Au bout de la Dong Khoï, les quais du port. Saigon, n’est pas située sur le Mékong comme on l’imagine souvent, mais sur une rivière, affluent d’un fleuve, le Dông nai. Là, à quai, un paquebot transformé en palace flottant qui ne risque plus de larguer ses amarres. Vers l’amont, c’était le port militaire, aux quais à la « verdure des arbres trop verte et le sol tristement rouge », où attendaient les étouffantes murailles de fer du cuirassé de Pierre Loti à son retour de pèlerinage à Angkor. C’est ici également que devait être amarré le croiseur de guerre « Le Bayard » imaginé par Claude Farrère dans le roman « Les civilisés », chronique de la décadence de la bourgeoisie coloniale. En aval, après l’arroyo, l’ex-quai des Messageries Maritimes qui en conserve le bâtiment colonial. Mais lui aussi a changé d’affectation, il est le siège du musée du souvenir de l’Oncle Hô. Les signes de changement donnés par cette ville en révèlent toutes les contradictions : le quai commercial est utilisé aujourd’hui comme lieu d’amarrage d’un hôtel de grand luxe et le siège de la compagnie de transport maritime sert de musée révolutionnaire ! C’est là que venaient s’amarrer les grands paquebots des compagnies internationales de navigation, les « mousquetaires de la ligne, le Porthos, le D'Artagnan, l’Aramis qui reliaient l’Indochine à la France » [7]. C’est là aussi que devait attendre la longue automobile de « l’amant », dans le parc à voitures des Messageries, lors du retour en France de Marguerite Duras et la fin de son aventure indochinoise.

 


[1] Graham Greene. « Un américain bien tranquille ». 1955.

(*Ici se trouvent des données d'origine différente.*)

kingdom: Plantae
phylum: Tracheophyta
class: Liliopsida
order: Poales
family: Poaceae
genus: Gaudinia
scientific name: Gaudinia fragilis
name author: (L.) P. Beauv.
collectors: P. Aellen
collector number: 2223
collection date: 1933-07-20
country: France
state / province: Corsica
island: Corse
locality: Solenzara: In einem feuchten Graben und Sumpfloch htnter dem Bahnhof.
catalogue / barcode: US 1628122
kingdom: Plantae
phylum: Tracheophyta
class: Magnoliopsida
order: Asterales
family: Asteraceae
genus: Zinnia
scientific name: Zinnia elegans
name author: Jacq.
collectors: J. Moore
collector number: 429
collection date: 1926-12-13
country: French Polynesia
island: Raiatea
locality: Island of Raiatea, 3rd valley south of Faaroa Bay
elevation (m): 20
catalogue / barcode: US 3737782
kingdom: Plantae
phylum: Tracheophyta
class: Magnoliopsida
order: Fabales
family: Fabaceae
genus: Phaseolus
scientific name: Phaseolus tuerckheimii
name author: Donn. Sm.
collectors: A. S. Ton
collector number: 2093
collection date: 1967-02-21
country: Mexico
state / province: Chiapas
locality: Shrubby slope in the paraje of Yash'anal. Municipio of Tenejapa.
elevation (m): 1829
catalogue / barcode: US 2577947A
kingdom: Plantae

[2] Jean Hougron. « Les Asiates ». 1955.

[3] Stanley Karnow. « Viêt-Nam ». 1984.

[4] 2023. En mars 1945, les Japonais occupent l’Indochine et font prisonnier les soldats français. Le 15 août 1945, le Japon capitule. Le 2 septembre, Ho Chi Minh proclame l’indépendance du Viêt-Nam à Hanoi mais la confusion est grande à Saigon où différents groupes se disputent le pouvoir avec manifestations, émeutes, massacres. Le général britannique, chef de la commission d’armistice, fait libérer et réarmer les soldats français qui, à partir du 22 septembre, reprennent progressivement le contrôle de la ville.

[5] Jean Hougron. « Les Asiates" ». 1955.

[6] Jean d'Esme. « Les dieux rouges ». 1923.